L’Origine del nome Abruzzo

(DAM) Abruzzo – Dalla forma più antica del nome “ABRUZZO”, raccontata dallo storico dell’arte Sergio Caranfa, scopriamo che nel 968 dopo Cristo si scriveva con la doppia “BB”.


Uno dei problemi di storia locale da sempre più dibattuti è quello relativo al nome Abruzzo.
L’origine e l’esatto significato di questo coronimo non sono chiari e hanno dato luogo nel corso dei secoli a svariati tentativi d’interpretazione, con ipotesi, a volte fantasiose, che non hanno ancora
fornito una spiegazione sufficientemente valida e universalmente accettata.

Senza entrare nel merito di questa diatriba, mi limiterò a sottolineare che il termine Abruzzo compare già agli inizi dell’Alto
Medioevo nella forma latina Aprutium-Aprutio, esclusivamente riferito all’ambito territoriale dell’antica Interamnia Praetutiorum, l’odierna Teramo.

È dunque ragionevole supporre che il
coronimo derivi il suo nome dalla popolazione sabellica dei Praetutii, stanziata nell’area settentrionale dell’attuale regione Abruzzo, ma con un’evoluzione fonetica particolare e a tutt’oggi non del tutto chiarita.
Mi voglio invece soffermare su un’altra questione, e cioè se sia più corretta la forma con una sola “B” o quella con due “BB”.

La risposta sembrerebbe scontata.
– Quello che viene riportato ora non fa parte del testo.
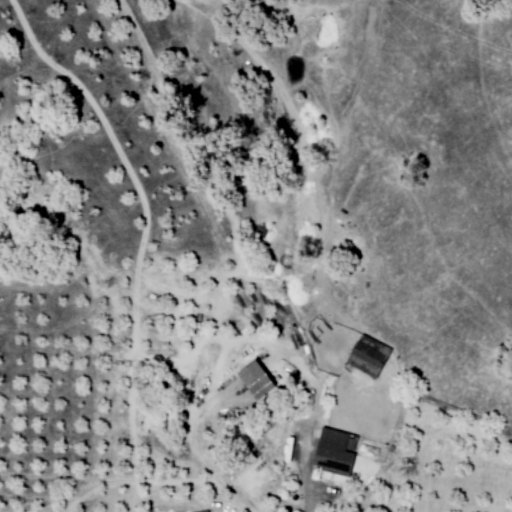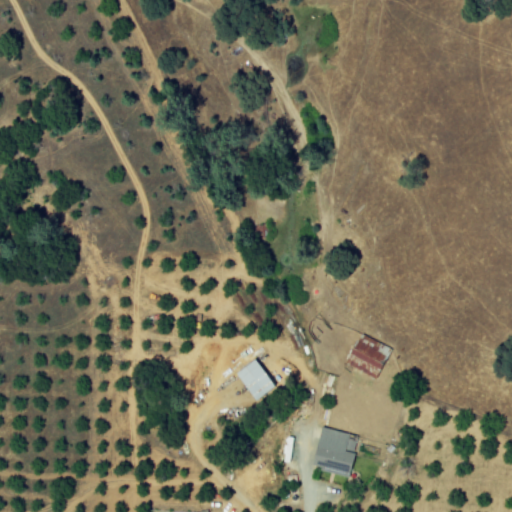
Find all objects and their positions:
road: (317, 192)
building: (365, 356)
building: (251, 380)
building: (332, 451)
road: (304, 477)
building: (202, 511)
Qualsiasi insegnante davanti alla parola
scritta con due “BB” non esiterebbe a sottolineare con la classica matita blu quello che appare oggi un errore marchiano. Eppure sorprende non poco constatare che nella prima attestazione storica del
termine esso compare nella forma Abbruzzu, cioè con due “B”.

Il nome ricorre per la prima volta in
un placito dell’anno 968 presieduto da Pandolfo Capodiferro, principe di Benevento e marchese di
Spoleto e Camerino, tenutosi in loco Abenanu, comitatu Abbruzzu e riguardante alcuni fondi di
proprietà dell’abbazia di Montecassino.

Il documento è scritto in latino, come era normale all’epoca, ma in un latino scorretto, pieno di vocaboli ed espressioni che già preludono al volgare.
La forma in cui compare il coronimo, se da un lato attesta che era già avvenuto il passaggio dalla sorda “P” di Aprutium-Aprutio alla sonora “B”, un fenomeno linguistico tipico nel processo di
evoluzione dal latino alle lingue romanze (p. es. lat. secare → it. segare; lat. capra → sp. cabra), dall’altro è la spia che alla fine del primo millennio dell’era cristiana, e almeno nella lingua del volgo, la parola veniva pronunciata col raddoppiamento sintattico, analogamente a quanto avviene ancora oggi a livello dialettale.


Bibliografia:
RAFFAELLO VOLPINI, Placiti del “Regnum Italiae” (secc. IX-XI). Primi contributi per un nuovo
censimento, Milano 1975, pp. 452-454.
VEIKKO VÄÄNÄNEN, Introduzione al latino volgare, Bologna 1971.